Subcortical connectivity correlates selectively with attention's effects on spatial choice bias.

Neural mechanisms of attention are extensively studied in the neocortex; comparatively little is known about how subcortical regions contribute to attention. The superior colliculus (SC) is an evolutionarily conserved, subcortical (midbrain) structure that has been implicated in controlling visuospatial attention. Yet how the SC contributes mechanistically to attention remains unknown. We investigated the role of the SC in attention, combining model-based psychophysics, diffusion imaging, and tractography in human participants. Specifically, we asked whether the SC contributes to enhancing sensitivity (d') to attended information, or whether it contributes to biasing choices (criteria) in favor of attended information. We tested human participants on a multialternative change detection task, with endogenous spatial cueing, and quantified sensitivity and bias with a recently developed multidimensional signal detection model (m-ADC model). At baseline, sensitivity and bias exhibited complementary patterns of asymmetries across the visual hemifields: While sensitivity was consistently higher for detecting changes in the left hemifield, bias was higher for reporting changes in the right hemifield.
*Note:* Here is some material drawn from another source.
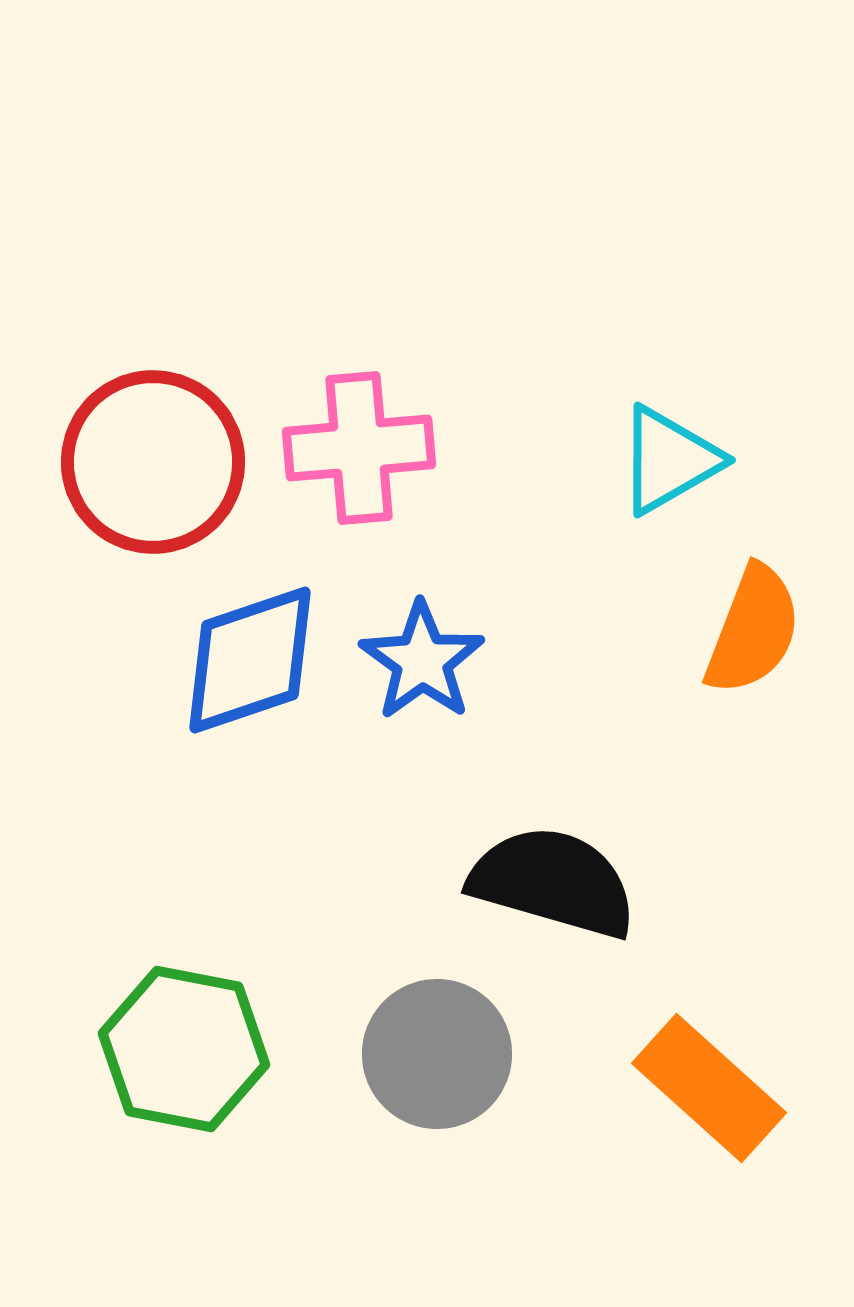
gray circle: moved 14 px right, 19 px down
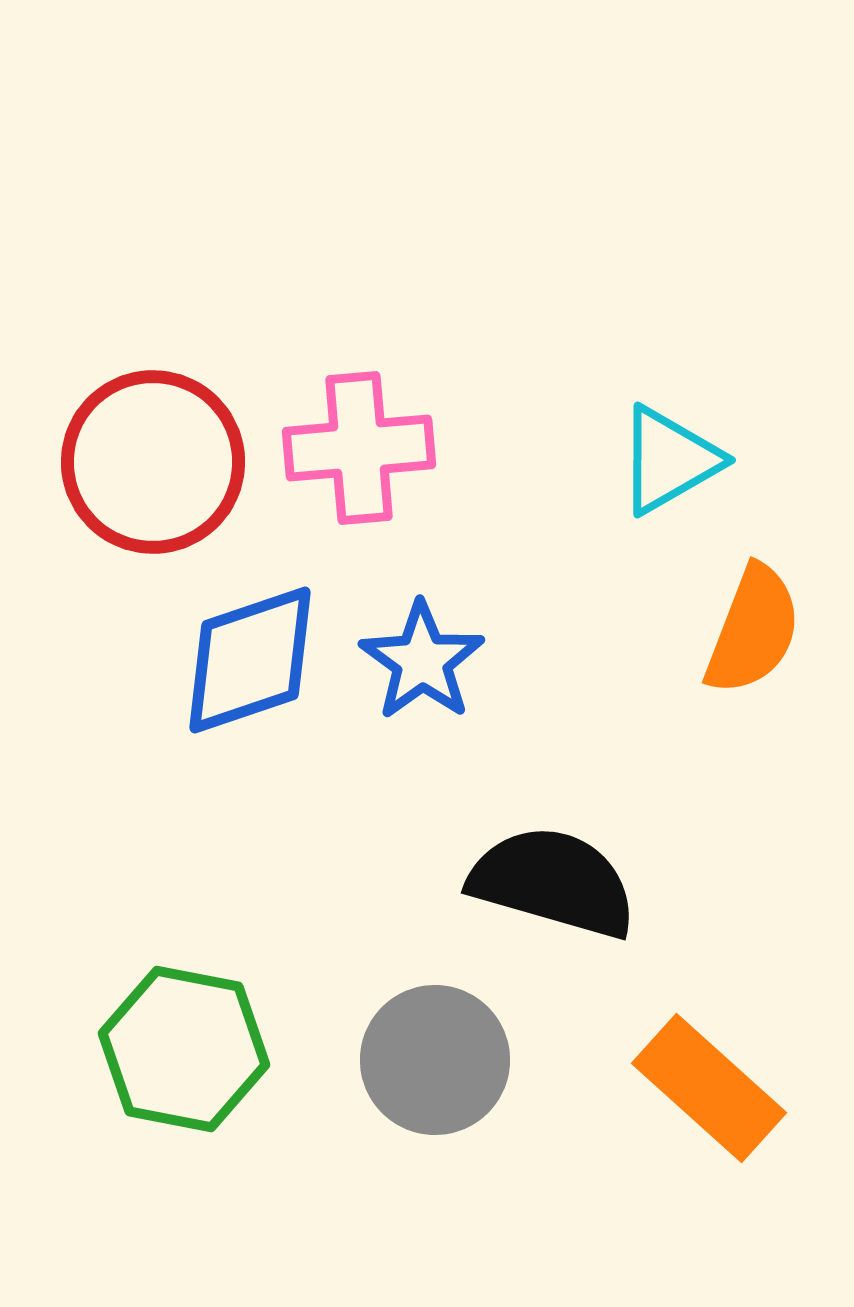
gray circle: moved 2 px left, 6 px down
Remarkably, white matter connectivity of the SC with the neocortex mirrored this pattern of asymmetries. Specifically, the asymmetry in SC-cortex connectivity correlated with the asymmetry in choice bias, but not in sensitivity. In addition, SC-cortex connectivity strength could predict cueing-induced modulation of bias, but not of sensitivity, across individuals. In summary, the SC may be a key node in an evolutionarily conserved network for controlling choice bias during visuospatial attention.